Welt / 25.11.2020 • 22:35 Uhr / 2 Minuten Lesezeit

Lugano Die Schweizer Messerangreiferin aus Lugano war bei der Bundespolizei kein unbeschriebenes Blatt. Sie sei aus „polizeilichen Ermittlungen im Jahr 2017 mit dschihadistischem Hintergrund“ bekannt, berichtete das Bundesamt für Polizei (FedPol) nach der Messerattacke in einem Einkaufszentrum in Lugano im italienischsprachigen Kanton Tessin. Am Mittwoch legte sie nach: Die Frau habe sich über soziale Medien in einen „dschihadistischen Kämpfer“ verliebt und wollte diesen in Syrien treffen. An der türkisch-syrischen Grenze sei sie seinerzeit aber aufgehalten und von der Türkei zurück in die Schweiz geschickt worden. Sie sei anschließend wegen psychischer Probleme behandelt worden und seit 2017 nicht mehr auffällig gewesen.
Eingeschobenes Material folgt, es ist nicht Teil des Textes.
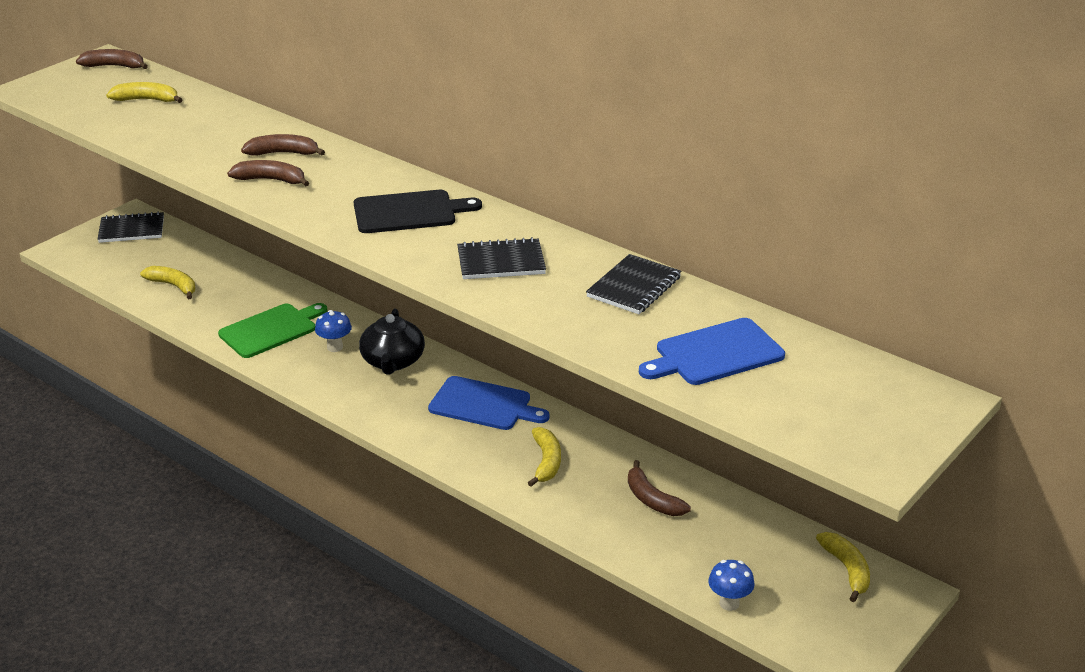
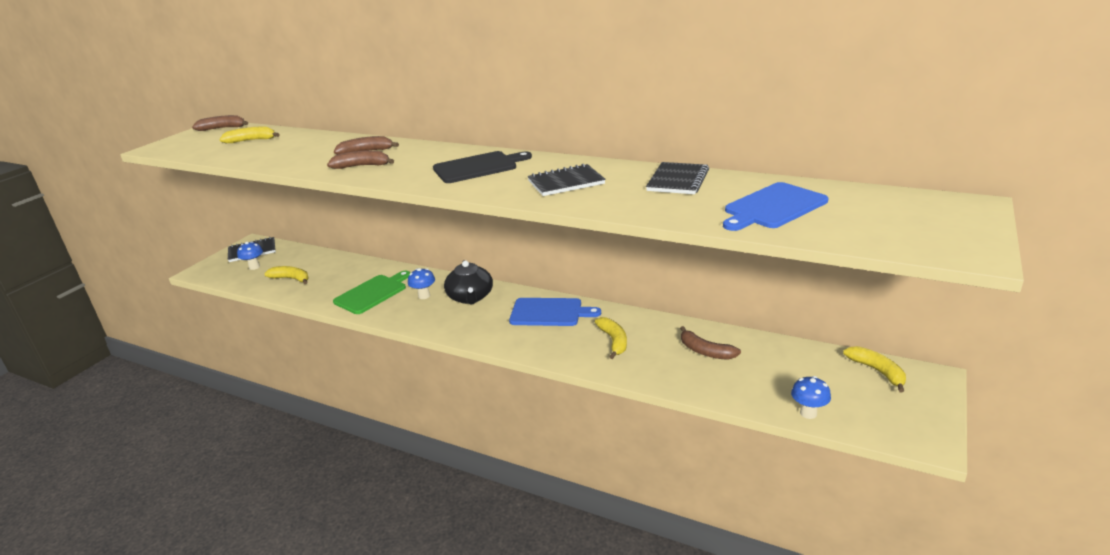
camera: 10 degrees left, 5 degrees down
(130, 257) = (254, 267): none -> blue mushroom

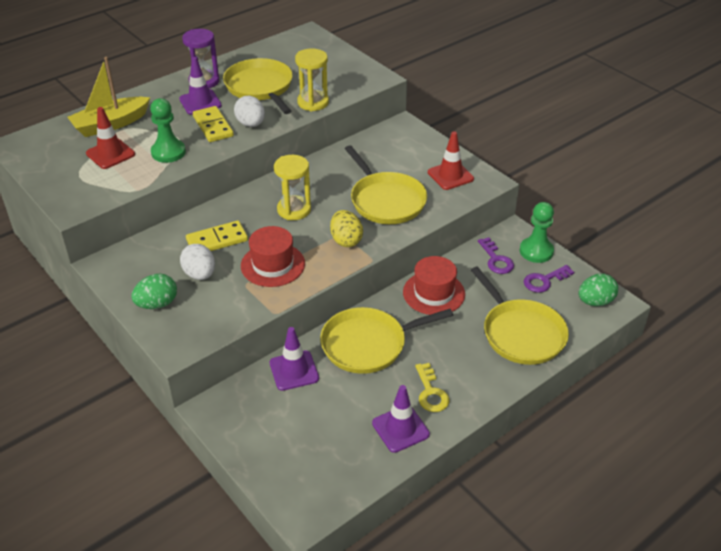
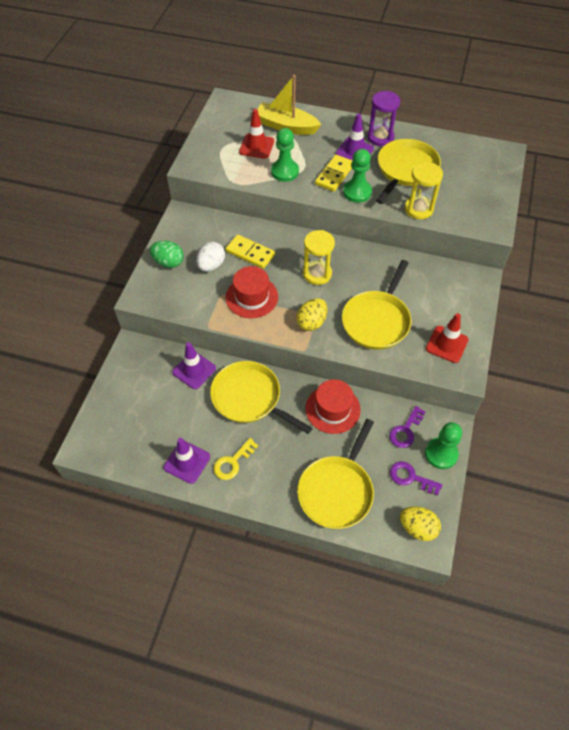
camera: 55 degrees right, 15 degrees up
(251, 124) = (357, 192): white egg -> green pawn
(595, 301) = (417, 528): green egg -> yellow egg

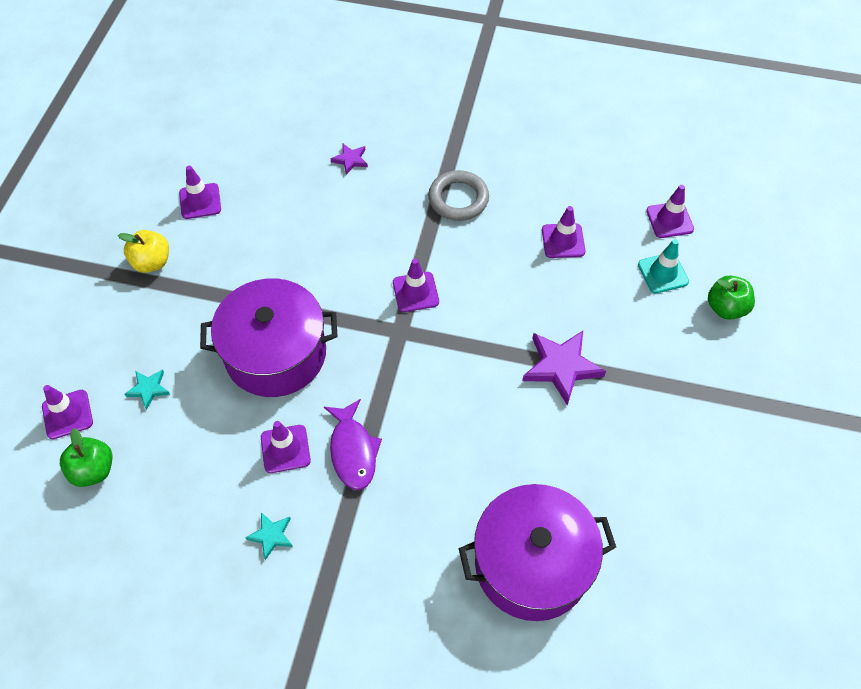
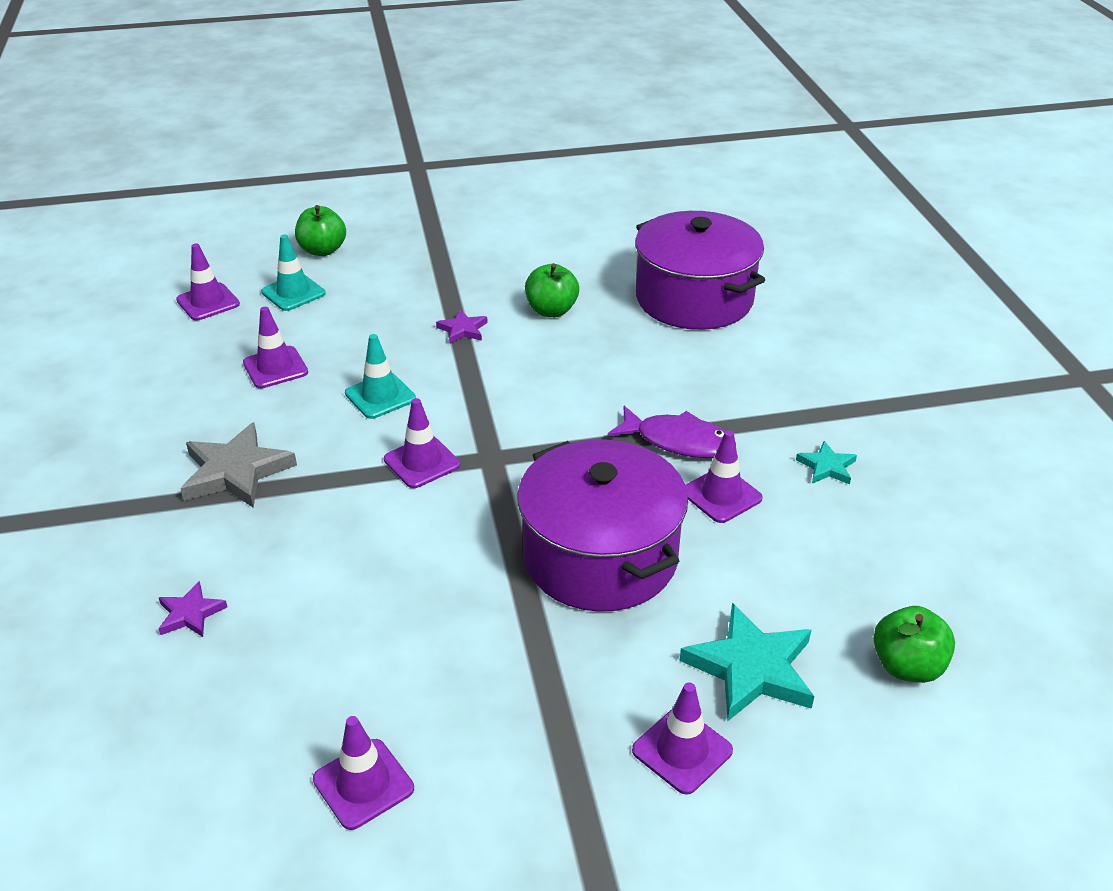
camera: 115 degrees left, 20 degrees down
(67, 414) = (864, 746): purple traffic cone -> purple traffic cone (682, 750)
(148, 389) = (751, 668): turquoise star -> turquoise star, size x1.89
(152, 262) = (532, 787): yellow apple -> none
(353, 451) = (678, 441): purple fish -> purple fish turned 60 degrees clockwise
(458, 199) = (236, 471): grey ring -> grey star
(499, 290) = (380, 396): none -> turquoise traffic cone
(561, 367) = (463, 330): purple star -> purple star, size x0.53
(562, 440) = (551, 310): none -> green apple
Der Tessiner Regierungspräsident Norman Gobbi sagte, die Frau sei radikalisiert worden: „Die Situation ist von größtem Ernst.“

Dass es sich bei der 28-Jährigen um eine Terror-Sympathisantin handelt, hatten schon Augenzeugen der Messerattacke berichtet. „Sono dell‘Isis“ – ich bin vom IS – soll die Frau bei dem Überfall auf zwei Passantinnen am Dienstagnachmittag gerufen haben. Sie würgte eine der beiden Frauen und die andere verletzte sie mit einem Messer, das sie sich offenbar kurz zuvor in der Haushaltswarenabteilung besorgt hatte. Zwei andere Passanten packten die Angreiferin an den Haaren und hielten sie fest, bis die Polizei kam und sie festnahm.